Había un escrito, no sé si de Horkheimer o Adorno, que decía más o menos lo siguiente. Una de cada diez personas tiene talento para tocar el violín. Una de cada cien personas que tengan talento, conseguirá dominarlo. Una de cada mil personas que dominen el violín podrá ser virtuoso y vivir de ello. La condición de la vida humana es triste, pues cada virtuoso del violín tiene tras sí a su pesar miles de frustrados.

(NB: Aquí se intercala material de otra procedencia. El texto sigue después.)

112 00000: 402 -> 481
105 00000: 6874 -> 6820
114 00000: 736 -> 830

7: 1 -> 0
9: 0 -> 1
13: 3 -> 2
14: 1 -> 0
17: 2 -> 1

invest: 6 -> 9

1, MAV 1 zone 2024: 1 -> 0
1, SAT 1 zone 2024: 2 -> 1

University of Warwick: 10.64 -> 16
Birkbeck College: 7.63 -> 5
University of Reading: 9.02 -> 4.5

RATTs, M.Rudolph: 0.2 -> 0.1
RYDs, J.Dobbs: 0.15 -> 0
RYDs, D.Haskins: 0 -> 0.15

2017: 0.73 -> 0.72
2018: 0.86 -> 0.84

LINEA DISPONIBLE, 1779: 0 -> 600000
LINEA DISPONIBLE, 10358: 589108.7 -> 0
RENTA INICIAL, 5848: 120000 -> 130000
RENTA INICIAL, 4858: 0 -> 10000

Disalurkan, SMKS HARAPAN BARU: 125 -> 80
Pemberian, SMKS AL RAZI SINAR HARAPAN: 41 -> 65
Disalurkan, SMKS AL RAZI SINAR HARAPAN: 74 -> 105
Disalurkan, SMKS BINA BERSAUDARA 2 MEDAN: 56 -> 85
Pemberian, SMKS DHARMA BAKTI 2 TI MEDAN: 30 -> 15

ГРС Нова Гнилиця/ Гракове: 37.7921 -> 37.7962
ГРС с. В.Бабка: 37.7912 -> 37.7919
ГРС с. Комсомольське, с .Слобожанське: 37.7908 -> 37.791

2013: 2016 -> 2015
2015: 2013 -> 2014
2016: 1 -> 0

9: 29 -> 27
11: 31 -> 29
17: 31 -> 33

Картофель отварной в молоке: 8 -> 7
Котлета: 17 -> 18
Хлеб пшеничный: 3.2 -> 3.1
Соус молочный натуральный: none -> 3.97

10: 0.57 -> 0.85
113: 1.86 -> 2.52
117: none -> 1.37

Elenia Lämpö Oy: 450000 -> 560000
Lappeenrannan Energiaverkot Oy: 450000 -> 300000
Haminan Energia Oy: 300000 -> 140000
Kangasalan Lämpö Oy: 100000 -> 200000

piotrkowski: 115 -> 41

De una manera gráfica lo expresó a su manera Goya:
https://tinyurl.com/goya11
Interesante observación. La remota probabilidad de alcanzar éxito en una tarea creativa se debe, en parte, a que es un mercado mucho más difícil que el de los cocineros, arquitectos, sastres o médicos, al no dirigirse a necesidades vitales básicas sino a minoritarios placeres espirituales. Pero el gran atractivo que ejerce la posibilidad de que sea uno el agraciado, junto con el narcisismo constitutivo de todo ser humano, puede llegar a hacer que se olvide por completo la probabilidad del fracaso.
Yo a menudo me pregunto cuánta gente será o tendrá condiciones naturales para ser excelentes o extraordinarios en una materia o especialidad y por motivos X nunca lo sabrán. Por ejemplo por motivos culturales: a lo mejor yo podría haber sido el mejor jugador profesional de la historia de cricket pero como no he nacido en un país con tradición, pues nunca me ha interesado ni he tenido la oportunidad de practicarlo. Disgregando un poco.